Another way of searching for bad code with patterns is available under the *Mathematica* tab in the Search > Search dialog…, where you can enter *Mathematica* patterns.

But *Workbench* also allows to do your own bulk changes: right-click in a *Mathematica* source file and choose Expression Find/Replace, and you’ll get a dialog like this:

The pattern and replacement will be applied to either the current file (in the editor) or to all selected files or contents of a project. As with the Migration Assistant, you’ll get a preview dialog that shows all the modifications so you can opt out if a transformation isn’t as desired.

While these replacements operate on expressions, *Workbench* adds another dimension: the expressions are stored as text, which allows them to be formatted, *i.e.* indentations, white space, and so on. The transformation expression actually lets you reformat code in a custom way—if you use a pattern like this:

`If[cond_, i_, e_]`

And replace it with this:

If[

cond,

i,

e

]

The result of transforming the input `If[a==b, 42, 43]` will be this:

If[

a == b,

42,

43

]

While *Workbench* has a formatter (in the editor’s context menu, Source > Format) that formats general *Mathematica* code in a readable way, this approach allows you to customize the layout of source code. It allows you, for instance, to format code (or data) in a way that makes it more readable. The transformation also supports comments—if you want to annotate code with comments, just match for the code and include the comment in the replacement.

*Mathematica*‘s consistent design (everything’s an expression) combined with pattern matching is just as helpful when working with and modifying large source bases.

It’s good that the simple yet powerful principles of *Mathematica* allow users to do many different tasks without having to learn new concepts. Every *Mathematica* user already understands the concepts we used to implement code transformation and static analysis—and Eclipse and Wolfram *Workbench* integrate them seamlessly.

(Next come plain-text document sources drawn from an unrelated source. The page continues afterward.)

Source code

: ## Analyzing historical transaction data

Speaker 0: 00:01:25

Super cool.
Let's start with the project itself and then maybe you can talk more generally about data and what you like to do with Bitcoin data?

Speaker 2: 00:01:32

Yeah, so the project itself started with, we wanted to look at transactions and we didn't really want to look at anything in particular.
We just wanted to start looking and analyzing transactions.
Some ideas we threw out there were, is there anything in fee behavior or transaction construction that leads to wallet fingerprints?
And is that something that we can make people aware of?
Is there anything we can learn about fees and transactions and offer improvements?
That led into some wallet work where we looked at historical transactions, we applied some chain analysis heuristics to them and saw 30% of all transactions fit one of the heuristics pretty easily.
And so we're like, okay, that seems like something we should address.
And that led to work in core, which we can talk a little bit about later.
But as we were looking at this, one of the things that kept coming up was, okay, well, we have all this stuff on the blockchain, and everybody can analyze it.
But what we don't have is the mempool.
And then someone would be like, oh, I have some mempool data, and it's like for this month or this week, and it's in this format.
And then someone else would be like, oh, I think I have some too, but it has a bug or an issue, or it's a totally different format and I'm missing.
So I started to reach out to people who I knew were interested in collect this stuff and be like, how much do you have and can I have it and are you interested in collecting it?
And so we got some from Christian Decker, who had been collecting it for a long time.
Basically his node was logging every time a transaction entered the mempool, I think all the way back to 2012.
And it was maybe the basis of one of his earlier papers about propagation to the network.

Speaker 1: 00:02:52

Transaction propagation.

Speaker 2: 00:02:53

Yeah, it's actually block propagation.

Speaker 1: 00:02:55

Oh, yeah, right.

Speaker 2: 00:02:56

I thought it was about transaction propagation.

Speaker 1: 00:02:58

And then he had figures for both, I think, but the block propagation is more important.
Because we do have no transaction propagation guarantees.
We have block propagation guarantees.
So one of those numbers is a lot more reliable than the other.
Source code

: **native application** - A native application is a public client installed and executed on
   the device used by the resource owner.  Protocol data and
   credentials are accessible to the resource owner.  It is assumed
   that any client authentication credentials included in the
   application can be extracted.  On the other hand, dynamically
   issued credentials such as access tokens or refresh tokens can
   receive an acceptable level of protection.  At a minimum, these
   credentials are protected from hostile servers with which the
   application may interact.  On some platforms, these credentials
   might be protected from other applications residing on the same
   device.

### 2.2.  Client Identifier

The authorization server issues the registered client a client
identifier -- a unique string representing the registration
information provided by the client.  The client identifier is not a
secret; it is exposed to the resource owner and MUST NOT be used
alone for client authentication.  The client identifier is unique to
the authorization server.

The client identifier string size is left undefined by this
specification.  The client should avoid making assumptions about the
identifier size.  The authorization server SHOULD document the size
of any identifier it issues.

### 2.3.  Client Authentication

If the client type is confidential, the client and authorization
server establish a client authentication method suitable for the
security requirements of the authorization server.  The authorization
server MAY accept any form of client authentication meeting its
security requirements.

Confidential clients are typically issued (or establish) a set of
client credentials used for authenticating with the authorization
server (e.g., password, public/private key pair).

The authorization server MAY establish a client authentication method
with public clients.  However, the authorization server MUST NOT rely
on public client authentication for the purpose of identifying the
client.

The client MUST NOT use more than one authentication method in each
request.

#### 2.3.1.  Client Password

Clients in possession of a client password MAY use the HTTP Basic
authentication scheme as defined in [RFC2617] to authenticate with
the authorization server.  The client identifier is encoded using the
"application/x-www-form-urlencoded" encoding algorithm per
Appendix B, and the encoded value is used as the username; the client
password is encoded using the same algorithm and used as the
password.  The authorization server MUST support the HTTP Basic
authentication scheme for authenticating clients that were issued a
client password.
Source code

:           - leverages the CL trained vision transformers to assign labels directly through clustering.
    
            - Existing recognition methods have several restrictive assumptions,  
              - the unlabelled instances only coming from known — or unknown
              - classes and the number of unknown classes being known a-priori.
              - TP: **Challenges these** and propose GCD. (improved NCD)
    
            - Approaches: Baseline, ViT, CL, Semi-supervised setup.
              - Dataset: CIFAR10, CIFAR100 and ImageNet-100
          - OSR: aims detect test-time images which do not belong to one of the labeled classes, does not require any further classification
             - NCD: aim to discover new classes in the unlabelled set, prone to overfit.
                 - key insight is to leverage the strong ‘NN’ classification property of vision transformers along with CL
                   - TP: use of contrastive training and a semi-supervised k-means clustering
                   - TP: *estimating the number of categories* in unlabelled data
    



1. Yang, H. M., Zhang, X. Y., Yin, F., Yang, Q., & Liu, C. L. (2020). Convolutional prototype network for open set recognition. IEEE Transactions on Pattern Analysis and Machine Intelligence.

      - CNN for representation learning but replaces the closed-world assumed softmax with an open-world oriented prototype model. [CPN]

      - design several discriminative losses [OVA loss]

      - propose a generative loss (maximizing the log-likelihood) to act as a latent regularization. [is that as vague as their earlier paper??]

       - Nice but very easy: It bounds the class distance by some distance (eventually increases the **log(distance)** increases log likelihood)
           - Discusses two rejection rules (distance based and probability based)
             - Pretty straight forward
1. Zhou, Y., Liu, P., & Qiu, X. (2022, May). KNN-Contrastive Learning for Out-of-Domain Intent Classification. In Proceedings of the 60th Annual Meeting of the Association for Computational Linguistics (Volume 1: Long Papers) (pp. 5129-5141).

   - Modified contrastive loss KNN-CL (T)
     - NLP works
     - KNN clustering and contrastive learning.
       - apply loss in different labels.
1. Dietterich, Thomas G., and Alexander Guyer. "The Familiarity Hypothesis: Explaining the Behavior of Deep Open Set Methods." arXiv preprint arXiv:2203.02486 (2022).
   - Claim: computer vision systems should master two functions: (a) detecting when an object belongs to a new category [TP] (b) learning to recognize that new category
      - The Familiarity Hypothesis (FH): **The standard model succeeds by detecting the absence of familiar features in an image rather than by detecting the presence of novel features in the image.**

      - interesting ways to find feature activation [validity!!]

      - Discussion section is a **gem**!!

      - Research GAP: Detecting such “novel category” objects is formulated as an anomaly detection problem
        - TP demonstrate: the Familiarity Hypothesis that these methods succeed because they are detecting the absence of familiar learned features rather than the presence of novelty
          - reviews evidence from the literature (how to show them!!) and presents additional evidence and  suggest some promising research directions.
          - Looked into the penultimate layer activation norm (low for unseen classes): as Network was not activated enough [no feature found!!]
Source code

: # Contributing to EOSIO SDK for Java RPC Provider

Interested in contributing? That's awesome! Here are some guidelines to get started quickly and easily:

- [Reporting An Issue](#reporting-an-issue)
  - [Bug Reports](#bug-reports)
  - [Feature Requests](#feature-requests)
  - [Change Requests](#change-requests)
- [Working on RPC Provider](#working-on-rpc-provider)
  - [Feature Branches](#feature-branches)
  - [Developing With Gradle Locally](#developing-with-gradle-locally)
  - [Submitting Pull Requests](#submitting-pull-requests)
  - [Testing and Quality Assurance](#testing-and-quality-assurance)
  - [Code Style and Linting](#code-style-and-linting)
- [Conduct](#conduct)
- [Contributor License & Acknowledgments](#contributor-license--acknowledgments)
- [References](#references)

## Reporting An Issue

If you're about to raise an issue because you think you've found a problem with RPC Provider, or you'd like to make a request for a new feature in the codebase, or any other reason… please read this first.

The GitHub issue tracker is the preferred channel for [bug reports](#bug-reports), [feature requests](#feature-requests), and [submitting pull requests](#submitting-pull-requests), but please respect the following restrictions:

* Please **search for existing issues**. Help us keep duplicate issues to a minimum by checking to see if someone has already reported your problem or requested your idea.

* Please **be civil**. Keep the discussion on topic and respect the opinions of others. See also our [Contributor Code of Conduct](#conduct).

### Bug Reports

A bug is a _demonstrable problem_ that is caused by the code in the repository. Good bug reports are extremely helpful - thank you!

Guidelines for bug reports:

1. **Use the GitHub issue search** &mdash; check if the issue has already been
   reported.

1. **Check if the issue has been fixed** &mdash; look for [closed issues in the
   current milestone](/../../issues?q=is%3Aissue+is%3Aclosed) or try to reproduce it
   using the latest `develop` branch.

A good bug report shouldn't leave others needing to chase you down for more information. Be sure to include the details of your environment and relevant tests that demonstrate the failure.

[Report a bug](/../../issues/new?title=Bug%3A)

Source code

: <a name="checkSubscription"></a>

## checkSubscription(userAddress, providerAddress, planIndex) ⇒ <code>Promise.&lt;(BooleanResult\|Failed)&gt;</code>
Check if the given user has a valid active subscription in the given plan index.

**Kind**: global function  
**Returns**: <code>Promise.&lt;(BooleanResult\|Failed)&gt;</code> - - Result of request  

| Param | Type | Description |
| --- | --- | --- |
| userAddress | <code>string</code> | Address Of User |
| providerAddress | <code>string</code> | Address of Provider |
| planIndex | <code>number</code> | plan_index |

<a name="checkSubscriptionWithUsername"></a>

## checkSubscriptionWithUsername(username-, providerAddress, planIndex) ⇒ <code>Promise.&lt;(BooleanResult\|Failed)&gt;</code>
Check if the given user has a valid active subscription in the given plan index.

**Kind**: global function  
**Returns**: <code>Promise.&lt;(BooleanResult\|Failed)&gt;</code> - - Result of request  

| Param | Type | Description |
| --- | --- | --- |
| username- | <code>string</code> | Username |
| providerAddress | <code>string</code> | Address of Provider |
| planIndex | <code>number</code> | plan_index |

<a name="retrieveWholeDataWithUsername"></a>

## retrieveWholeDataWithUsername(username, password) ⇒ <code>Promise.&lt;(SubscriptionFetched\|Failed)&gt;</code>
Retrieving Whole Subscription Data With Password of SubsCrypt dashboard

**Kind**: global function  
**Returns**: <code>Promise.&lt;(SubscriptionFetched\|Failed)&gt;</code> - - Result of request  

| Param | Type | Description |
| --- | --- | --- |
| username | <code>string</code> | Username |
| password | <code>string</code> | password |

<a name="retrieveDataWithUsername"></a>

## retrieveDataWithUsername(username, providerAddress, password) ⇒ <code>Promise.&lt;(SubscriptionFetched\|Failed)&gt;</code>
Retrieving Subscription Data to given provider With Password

The code transformation and static analysis tools are but one small area of the integrated tooling Wolfram *Workbench* provides. Modern software development requires many other tools.

Version management is tightly integrated into Eclipse—and Wolfram *Workbench* benefits from it. Gone are the days of doing version management by copying a notebook and using a naming scheme like “MyCode.nb.bak1″, “MyCode.nb.bak_Thursday27th”, or similar. The local history system is an undo feature on steroids, which can be a first step towards version management. But once a project grows, it’s also possible to move to systems like CVS, Subversion, or Git—or many other SCMs that are integrated into Eclipse.

There are other concerns in software development, such as performance and correctness. That’s why Wolfram *Workbench* comes with a powerful, integrated debugger written with *Mathematica* and profiling support, as well as testing and unit testing tools—and again, the integration includes running tests, inspecting the test results/reports, editing test source, and much more.

The Wolfram *Workbench* website contains more resources for learning about its capabilities, including screencasts demonstrating many of the features.